Voice-Activated ChatGPT: Harnessing JavaScript for Microphone Input
Introduction
In this blog post, we will explore how to use JavaScript to capture voice input from a microphone and send that input as a prompt to OpenAI’s ChatGPT API. This innovative approach allows users to interact with AI through voice commands, enhancing accessibility and user experience.
Prerequisites
Before we get started, ensure you have the following:
- Basic knowledge of HTML, CSS, and JavaScript.
- An API key from OpenAI to access the ChatGPT model.
Step 1: Obtain Your API Key
- Sign Up / Log In to OpenAI: Visit the OpenAI website and create an account if you haven’t already.
- Get Your API Key: Navigate to the API section and generate your API key. Keep this key secure, as it will be used for authentication.

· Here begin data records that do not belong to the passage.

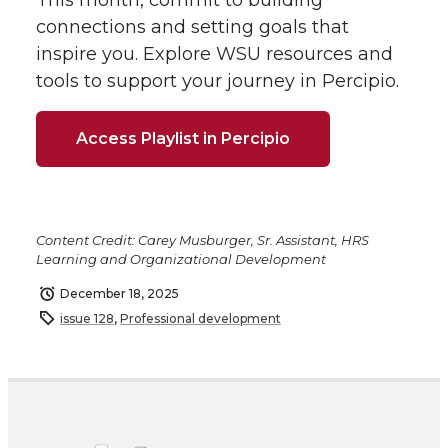
This month, commit to building
connections and setting goals that
inspire you. Explore WSU resources and
tools to support your journey in Percipio.
Access Playlist in Percipio
Content Credit: Carey Musburger, Sr. Assistant, HRS
Learning and Organizational Development
December 18, 2025
issue 128
,
Professional development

Step 2: Setting Up Your Project
Create a new directory for your project and create two files: index.html
and app.js
.
Directory Structure
/voice-chatgpt
├── index.html
└── app.js
Step 3: Creating the HTML Structure
Set up a simple HTML structure in index.html
that allows users to start and stop recording their voice input.
HTML Code (index.html)
<!DOCTYPE html>
<html lang="en">
<head>
<meta charset="UTF-8">
<meta name="viewport" content="width=device-width, initial-scale=1.0">
<title>Voice Activated ChatGPT</title>
<style>
body {
font-family: Arial, sans-serif;
margin: 20px;
}
#response {
margin-top: 10px;
border: 1px solid #ccc;
padding: 10px;
min-height: 50px;
}
.button {
padding: 10px 20px;
margin: 10px;
cursor: pointer;
}
</style>
</head>
<body>
<h1>Voice-Activated Chat with ChatGPT</h1>
<button id="start-button" class="button">Start Recording</button>
<button id="stop-button" class="button" disabled>Stop Recording</button>
<div id="response"></div>
<script src="app.js"></script>
</body>
</html>
Step 4: Implementing JavaScript Functionality
In the app.js
file, we will implement the logic to record audio from the microphone, convert it to text using the Web Speech API, and then send the text input to the ChatGPT API.
JavaScript Code (app.js)
const apiKey = 'YOUR_API_KEY'; // Replace with your actual OpenAI API key
const startButton = document.getElementById('start-button');
const stopButton = document.getElementById('stop-button');
const responseDiv = document.getElementById('response');
let recognition;
// Initialize Speech Recognition
if ('webkitSpeechRecognition' in window) {
recognition = new webkitSpeechRecognition();
recognition.continuous = false; // Stop automatically after the first result
recognition.interimResults = false; // We want only final results
recognition.onresult = async (event) => {
const userMessage = event.results[0][0].transcript;
responseDiv.innerHTML = "You said: " + userMessage;
await sendToChatGPT(userMessage);
};
recognition.onerror = (event) => {
console.error('Error occurred in recognition: ' + event.error);
responseDiv.innerHTML = "Error occurred while recognizing speech.";
};
} else {
alert('Your browser does not support speech recognition. Please use Chrome or Edge.');
}
startButton.addEventListener('click', () => {
recognition.start();
startButton.disabled = true;
stopButton.disabled = false;
});
stopButton.addEventListener('click', () => {
recognition.stop();
startButton.disabled = false;
stopButton.disabled = true;
});
async function sendToChatGPT(userMessage) {
responseDiv.innerHTML += "<br/>Loading response...";
try {
const response = await fetch('https://api.openai.com/v1/chat/completions', {
method: 'POST',
headers: {
'Content-Type': 'application/json',
'Authorization': `Bearer ${apiKey}`
},
body: JSON.stringify({
model: "gpt-3.5-turbo",
messages: [{ role: "user", content: userMessage }]
})
});
const data = await response.json();
const botReply = data.choices[0].message.content;
responseDiv.innerHTML += `<br/>ChatGPT says: ${botReply}`; // Display the bot's response
} catch (error) {
console.error('Error:', error);
responseDiv.innerHTML += "<br/>Error occurred while fetching response.";
}
}
Step 5: Running Your Application
- Insert Your API Key: Open
app.js
and replaceYOUR_API_KEY
with your actual OpenAI API key. - Open index.html: Launch the
index.html
file in your web browser. - Interact with ChatGPT: Click the “Start Recording” button to begin capturing your voice input. Speak your prompt, then click “Stop Recording.” The application will process your input and display the response from ChatGPT.
Conclusion
In this blog post, we’ve successfully built a voice-activated application that allows users to interact with ChatGPT using their microphone. This project showcases the power of combining JavaScript, the Web Speech API, and OpenAI’s ChatGPT to create an intuitive user experience.